Task to complete ▸
Skip the pictures. Give all the data again exactly.

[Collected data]

-.-.-

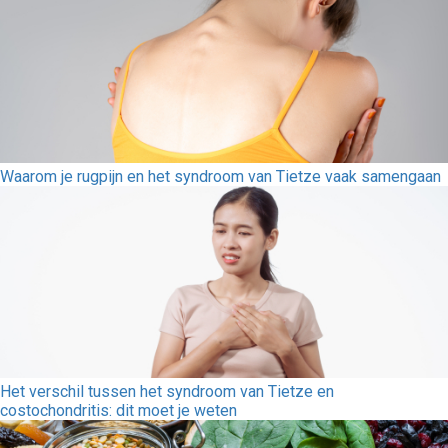
Waarom je rugpijn en het syndroom van Tietze vaak samengaan
Het verschil tussen het syndroom van Tietze en
costochondritis: dit moet je weten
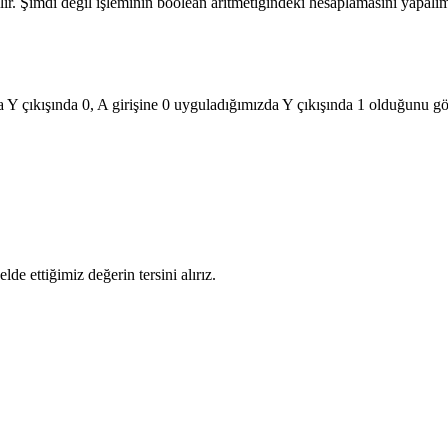
lır. Şimdi değil işleminin boolean aritmetiğindeki hesaplamasını yapalı
 çıkışında 0, A girişine 0 uyguladığımızda Y çıkışında 1 olduğunu g
de ettiğimiz değerin tersini alırız.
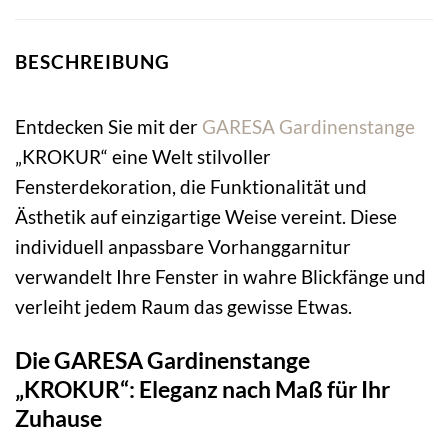
BESCHREIBUNG
Entdecken Sie mit der
GARESA
Gardinenstange
„KROKUR“ eine Welt stilvoller
Fensterdekoration, die Funktionalität und
Ästhetik auf einzigartige Weise vereint. Diese
individuell anpassbare Vorhanggarnitur
verwandelt Ihre Fenster in wahre Blickfänge und
verleiht jedem Raum das gewisse Etwas.
Die GARESA Gardinenstange
„KROKUR“: Eleganz nach Maß für Ihr
Zuhause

-.-.-

Output for this exercise ▸
Waarom je rugpijn en het syndroom van Tietze vaak samengaan
Het verschil tussen het syndroom van Tietze en
costochondritis: dit moet je weten
lır. Şimdi değil işleminin boolean aritmetiğindeki hesaplamasını yapalı
 çıkışında 0, A girişine 0 uyguladığımızda Y çıkışında 1 olduğunu g
de ettiğimiz değerin tersini alırız.
BESCHREIBUNG
Entdecken Sie mit der
GARESA
Gardinenstange
„KROKUR“ eine Welt stilvoller
Fensterdekoration, die Funktionalität und
Ästhetik auf einzigartige Weise vereint. Diese
individuell anpassbare Vorhanggarnitur
verwandelt Ihre Fenster in wahre Blickfänge und
verleiht jedem Raum das gewisse Etwas.
Die GARESA Gardinenstange
„KROKUR“: Eleganz nach Maß für Ihr
Zuhause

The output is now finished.